India launches maiden rocket to Mars
India launched its first rocket to Mars last Tuesday with the goal to complete the mission using less money than other nations have previously. Successful missions to Mars thus far have been completed by the United States, the European Union, and Russia; China attempted an unsuccessful mission two years ago. India’s probe costs only 4.5 billion rupees ($73 million), which is a fraction of the cost of NASA’s upcoming Mars Atmosphere and Volatile EvolutioN (MAVEN) mission. It has also been designed to orbit Earth six or seven times to build up momentum before being slingshotted to the red planet, in order to save fuel. The rocket is scheduled to enter Mars’s orbit by next September.
Discovery of Higgs only brings more mysteries
Joseph Lykken, a theorist at the Fermi National Accelerator Laboratory, and Maria Spiropulu of the California Institute of Technology, conducted research that predicts that sometime in the distant future, a minuscule quantum fluctuation will cause the Higgs field to drop to a lower energy state. Since the Higgs field permeates all space, this seemingly small change would destroy reality as we know it in the blink of an eye. Fortunately, this is but one of many theories that have developed after the recent discovery of the Higgs Boson, which seems to have caused more mysteries than it’s solved.

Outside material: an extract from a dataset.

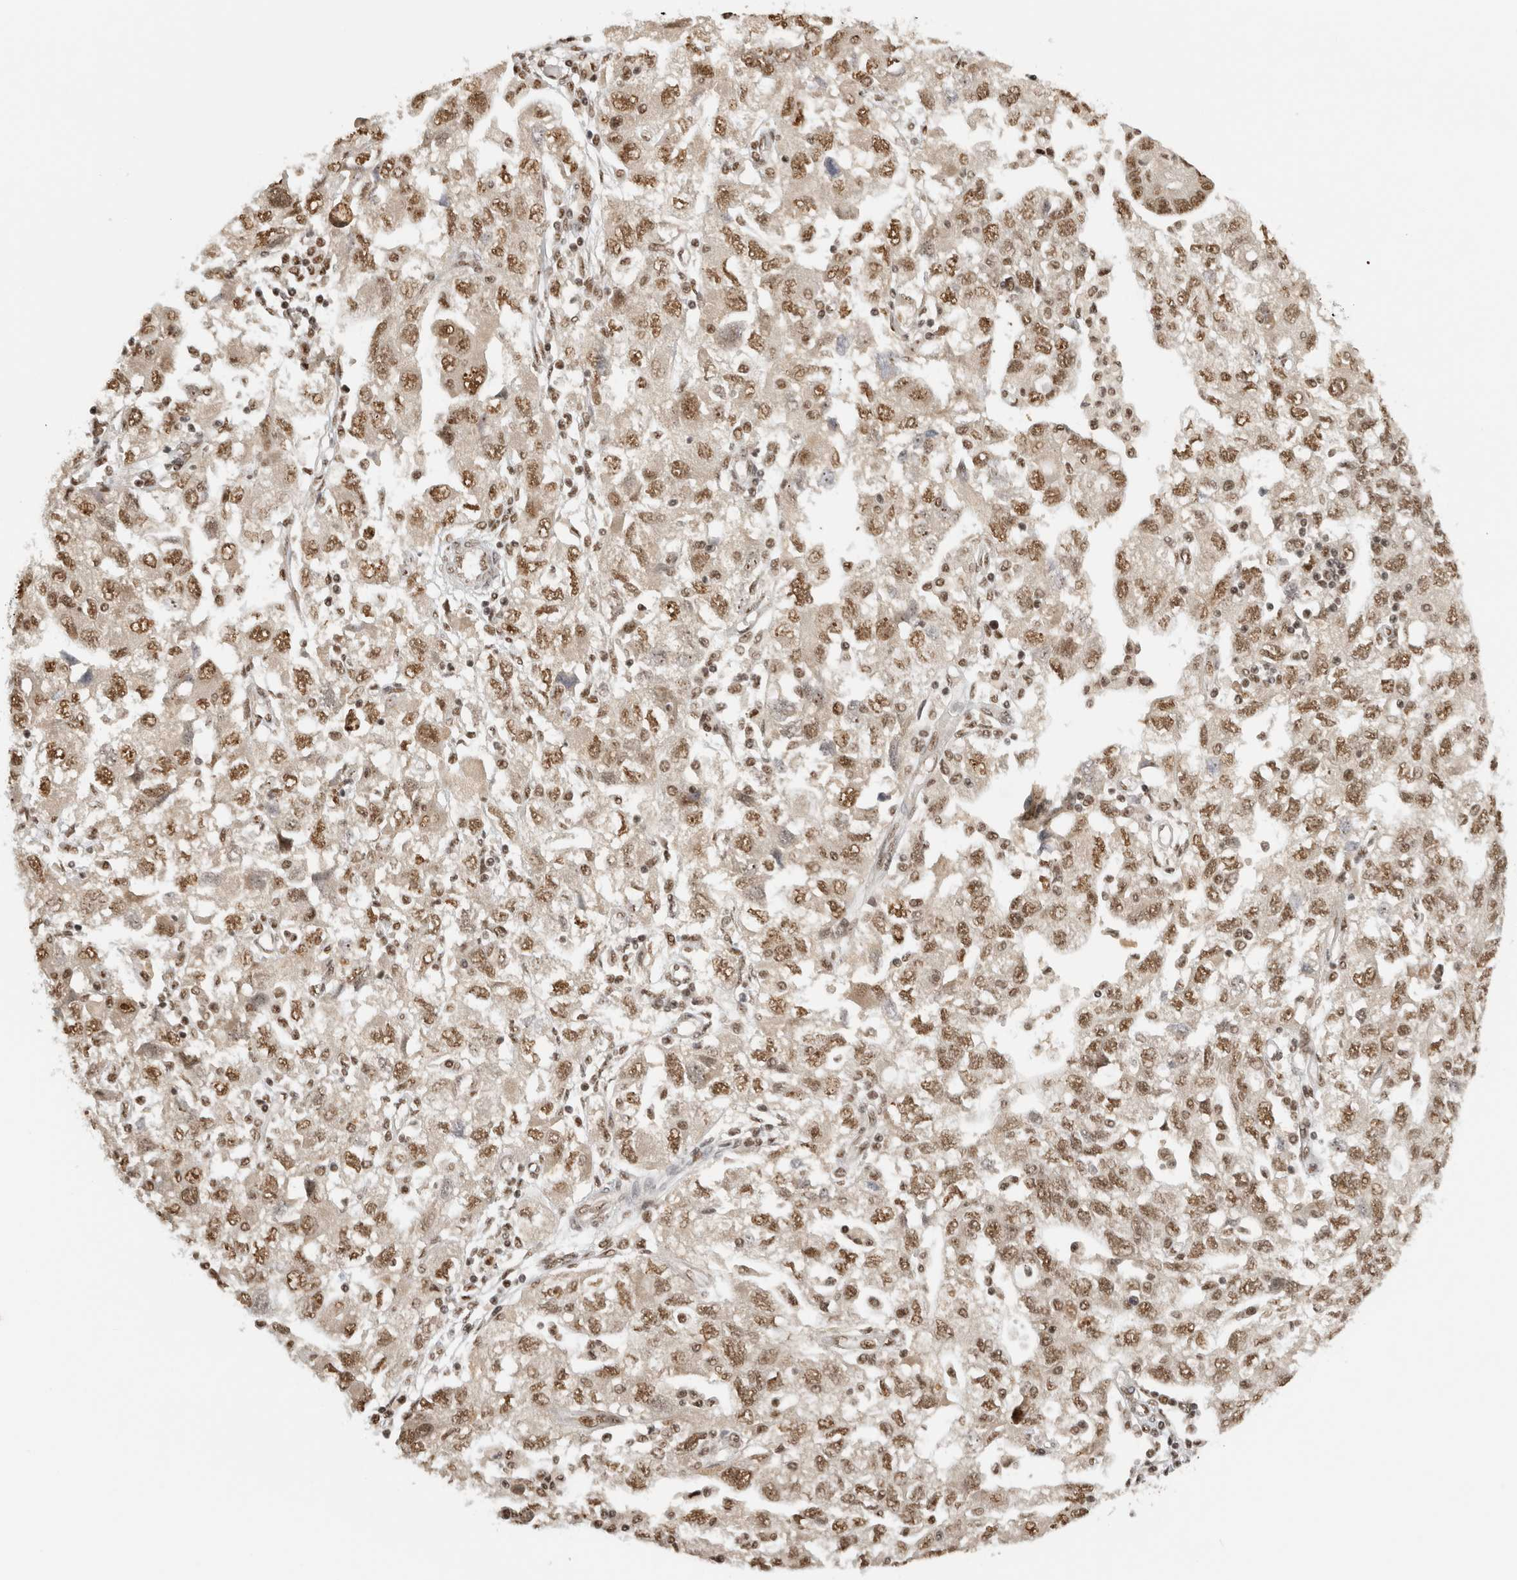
{"staining": {"intensity": "moderate", "quantity": ">75%", "location": "nuclear"}, "tissue": "ovarian cancer", "cell_type": "Tumor cells", "image_type": "cancer", "snomed": [{"axis": "morphology", "description": "Carcinoma, NOS"}, {"axis": "morphology", "description": "Cystadenocarcinoma, serous, NOS"}, {"axis": "topography", "description": "Ovary"}], "caption": "An immunohistochemistry (IHC) image of tumor tissue is shown. Protein staining in brown shows moderate nuclear positivity in serous cystadenocarcinoma (ovarian) within tumor cells. (DAB IHC with brightfield microscopy, high magnification).", "gene": "EBNA1BP2", "patient": {"sex": "female", "age": 69}}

Source: The New York Times
Biologists study single-cell reproduction
While almost all multicellular organisms have evolved to reproduce using single cells, such as eggs and sperm, why this method became so universal has long puzzled scientists. To study this trait, University of Minnesota postdoctoral fellow William Ratcliff and associate professor Michael Travisano have transformed a single-celled algae into a multicellular one that reproduces with single cells. Many scientists assumed that single-cell reproduction evolved much later than multicellularity, but their study yielded surprising results: Single-cell reproduction arose at the same time as multicellularity.
Source: Science Daily
Worldwide starfish deaths stump scientists
Starfish populations worldwide have fallen prey to the “seastar wasting syndrome,” which causes starfish to lose their arms. This disease usually occurs if the starfish is wounded or becomes too dry, and it grows infected lesions that lead to its arms falling off. While this disease usually only occurs to one or two starfish within a population and is not often lethal, millions of starfish from populations around the world have not only contracted the disease, but are unable to recover from it. While unusually warm waters may be a cause, the real culprit of this outbreak is yet is to be discovered, and scientists are unsure how long it will last.